[Stored data entries]
■ ■ ■ ■

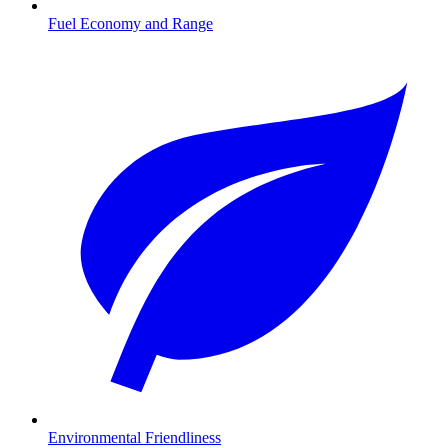
Fuel Economy and Range
Environmental Friendliness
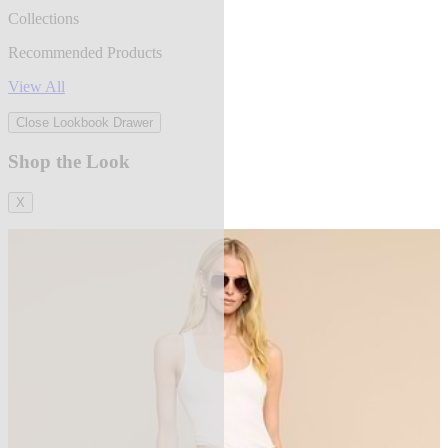
Collections
Recommended Products
View All
Close Lookbook Drawer
Shop the Look
X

■ ■ ■ ■

» What to work on:
Print every line of the data exactly. Pictures do not belong in the copy.

» Task result:
Fuel Economy and Range
Environmental Friendliness
Collections
Recommended Products
View All
Close Lookbook Drawer
Shop the Look
X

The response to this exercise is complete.